» WHAT THIS TASK INVOLVES: The response should contain all of the records, copied exactly, and none of the images.

» RECORDS FOR THIS TASK:
%%

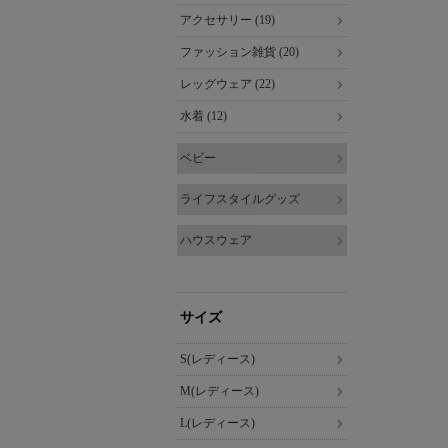
アクセサリー (19)
ファッション雑貨 (20)
レッグウェア (22)
水着 (12)
ベビー
ライフスタイルグッズ
ハウスウェア
サイズ
S(レディース)
M(レディース)
L(レディース)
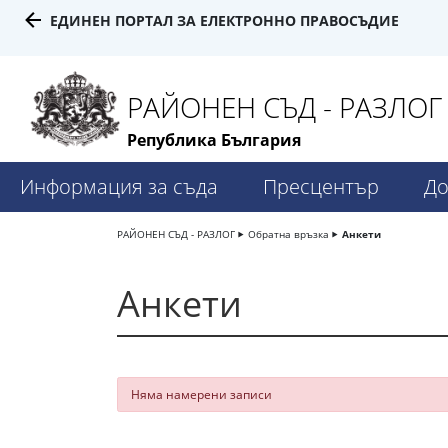
ЕДИНЕН ПОРТАЛ ЗА ЕЛЕКТРОННО ПРАВОСЪДИЕ
РАЙОНЕН СЪД - РАЗЛОГ
Република България
Информация за съда
Пресцентър
До
РАЙОНЕН СЪД - РАЗЛОГ
Обратна връзка
Анкети
Анкети
Няма намерени записи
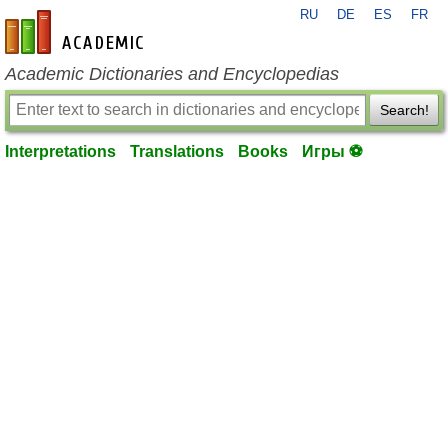
RU
DE
ES
FR
en-academic.com
Academic Dictionaries and Encyclopedias
Search!
Interpretations
Translations
Books
Игры ⚽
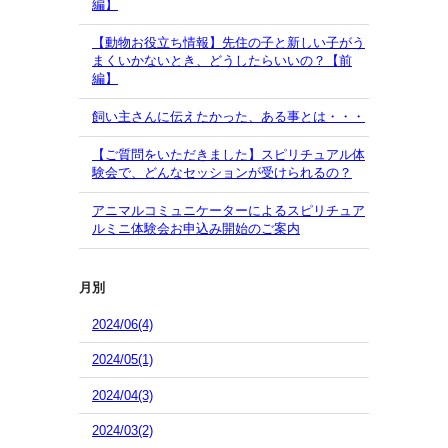
編】
【動物お役立ち情報】先住の子と新しい子がう
まくいかないとき、どうしたらいいの？【前
編】
飼い主さんに伝えたかった、ある事とは・・・
【ご質問をいただきました】スピリチュアル体
験会で、どんなセッションが受けられるの？
アニマルコミュニケーターによるスピリチュア
ルミニ体験会お申込み開始のご案内
月別
2024/06(4)
2024/05(1)
2024/04(3)
2024/03(2)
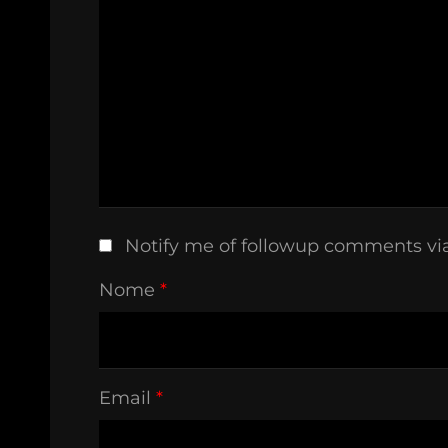
Notify me of followup comments vi
Nome
*
Email
*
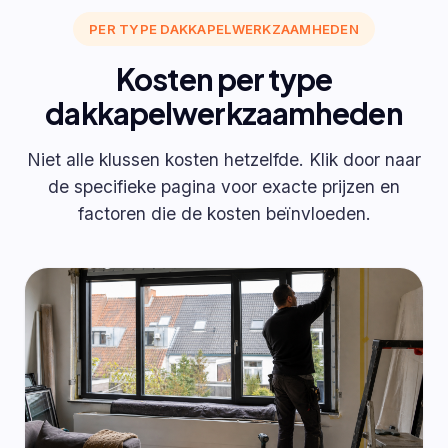
PER TYPE DAKKAPELWERKZAAMHEDEN
Kosten per type
dakkapelwerkzaamheden
Niet alle klussen kosten hetzelfde. Klik door naar
de specifieke pagina voor exacte prijzen en
factoren die de kosten beïnvloeden.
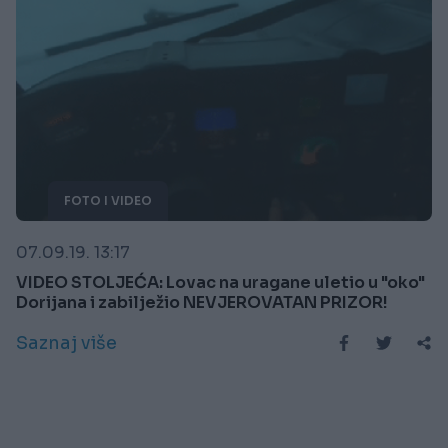
FOTO I VIDEO
07.09.19. 13:17
VIDEO STOLJEĆA: Lovac na uragane uletio u "oko"
Dorijana i zabilježio NEVJEROVATAN PRIZOR!
Saznaj više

%%

» RESULT FOR THIS EXERCISE:
アクセサリー (19)
ファッション雑貨 (20)
レッグウェア (22)
水着 (12)
ベビー
ライフスタイルグッズ
ハウスウェア
サイズ
S(レディース)
M(レディース)
L(レディース)
ЕДИНЕН ПОРТАЛ ЗА ЕЛЕКТРОННО ПРАВОСЪДИЕ
РАЙОНЕН СЪД - РАЗЛОГ
Република България
Информация за съда
Пресцентър
До
РАЙОНЕН СЪД - РАЗЛОГ
Обратна връзка
Анкети
Анкети
Няма намерени записи
RU
DE
ES
FR
en-academic.com
Academic Dictionaries and Encyclopedias
Search!
Interpretations
Translations
Books
Игры ⚽
編】
【動物お役立ち情報】先住の子と新しい子がう
まくいかないとき、どうしたらいいの？【前
編】
飼い主さんに伝えたかった、ある事とは・・・
【ご質問をいただきました】スピリチュアル体
験会で、どんなセッションが受けられるの？
アニマルコミュニケーターによるスピリチュア
ルミニ体験会お申込み開始のご案内
月別
2024/06(4)
2024/05(1)
2024/04(3)
2024/03(2)
Notify me of followup comments vi
Nome
*
Email
*
PER TYPE DAKKAPELWERKZAAMHEDEN
Kosten per type
dakkapelwerkzaamheden
Niet alle klussen kosten hetzelfde. Klik door naar
de specifieke pagina voor exacte prijzen en
factoren die de kosten beïnvloeden.
FOTO I VIDEO
07.09.19. 13:17
VIDEO STOLJEĆA: Lovac na uragane uletio u "oko"
Dorijana i zabilježio NEVJEROVATAN PRIZOR!
Saznaj više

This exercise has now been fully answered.